The key is that I went to my general practictioner and told him there was something seriously wrong and explained the symptoms. I didn’t mention finasteride until I spoke with the neurologist he referred me to. The neurologist ordered an MRI not because she agreed with me but, because I had noticed a discernable difference in cognitive function. Any doctor would be completely insane if they completely ignored your symptoms. My Neurologist thought an MRI was a good idea because she wanted to see if anything was visibly wrong. She said it’s the next best thing to cutting me open and was able to see everything. She also noted that the MRI machine I used is a few months old, cost millions of dollars, and is state of the art technology.

I had both diffusion MRI and EEG; both showing no abnormalities although cognitive problems persist.

Any chance you could find out more specific information about the MRI machine and what type of MRI you had?

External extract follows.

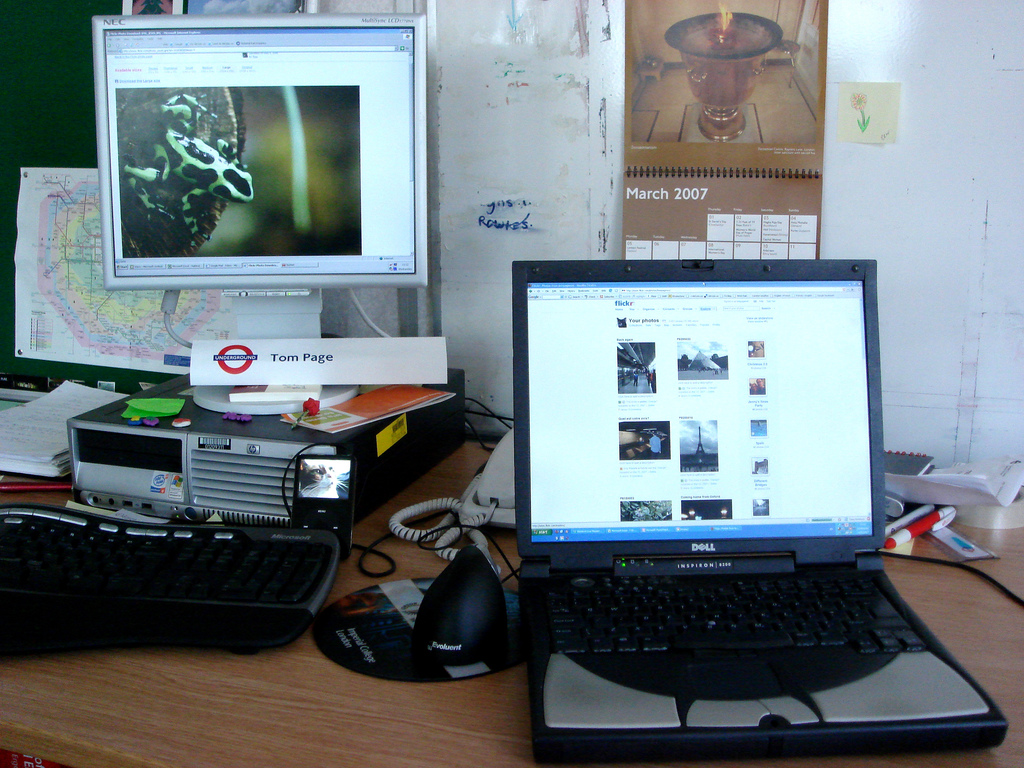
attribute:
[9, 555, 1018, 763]
desk — brown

There are many kinds of MRIs and MRI tests.

en.wikipedia.org/wiki/Magnetic_resonance_imaging

There are MRI units that go up to 12.0 teslas so the information your neuro gave you doesn’t really tell how strong it is.

physorg.com/news65118497.html

The whole point of Alex Miller’s posts is that their may be damage caused to the spinal cord and not the brain because 5aR-2 is not present in the brain but it is likely present in the spinal column (although neurosteroids produced elsewhere in the body by 5aR-2 may also have an impact on the brain).

Did you have an MRI of the spinal cord?

I completed a graduate degree whilst using finasteride, with no issues. My problems only started when I stopped!

Agree with you 100%. I would love to hear about someone actually getting the spinal cord thoroughly checked out. The only doctor, who I think might be open to ordering a test, would be Dr. Alan Jacob’s(a neuro-endocrinologist who’s on our side apparently) in NYC, or the local university teaching hospital. In my ‘gut’ opinion, I think the problem is also rooted in the spinal cord. I wouldn’t be surprised if it’s also some nerve damage. I just wish I had the money and insurance to get it done for myself.

I was also doing well, before and during drug use mentally.
Sharp as a tack. My cognitive problem’s also began when I stopped the stupid poison.

I had a spinal chord MRI done last week…the results are in, however i have no clue of what that means…i can tell you that it says, little degeneration on the C4 to C5, wait let me copy and paste it on google translator.

Magnetic Resonance, COLUMN TOTAL
COLUMN TOTAL MAGNETIC RESONANCE

method:

Following examination with ESF on T1 and T2. Plans cuts
multiple.

analysis:

CERVICAL SPINE

Bony structures of the usual signal.

Mild degenerative disc changes extending from C3-C4 through C5-C6.

Minimum bulging disc C3-C4, lightly touching the ventral surface of the
dural sac without significant neural compression.

Other topics intervertebral discs.

Spinal cord signal usual.

Intervertebral foramina gauge preserved.

Joints interapophyseal unchanged.

Craniocervical junction without change.

DORSAL COLUMN

Vertebral height and alignment and signal preserved.

Small posterior disc protrusion at T2-T3, T5, T6, T6-T7 and T7-T8, more

prominent at this level, lightly touching the ventral surface of the bag
dural nerve without significant compression.

Spinal cord signal usual.

Spinal canal amplitude preserved.

Intervertebral foramina free.

Joints interapophyseal unchanged.

Paravertebral muscles preserved.

lumbosacral spine

Vertebral height, alignment and signal preserved.

Intervertebral discs of normal signal threads.

Intervertebral foramina gauge preserved.

Joints interapophyseal unchanged.

Paravertebral muscles preserved.

Conus of normal location.

there you go…just got home i was having my knee MRI done…and results are in on march 1, and i brooke my foot going to school this morning so that sucks too!

i cant wait to see dr franckevicius again!!!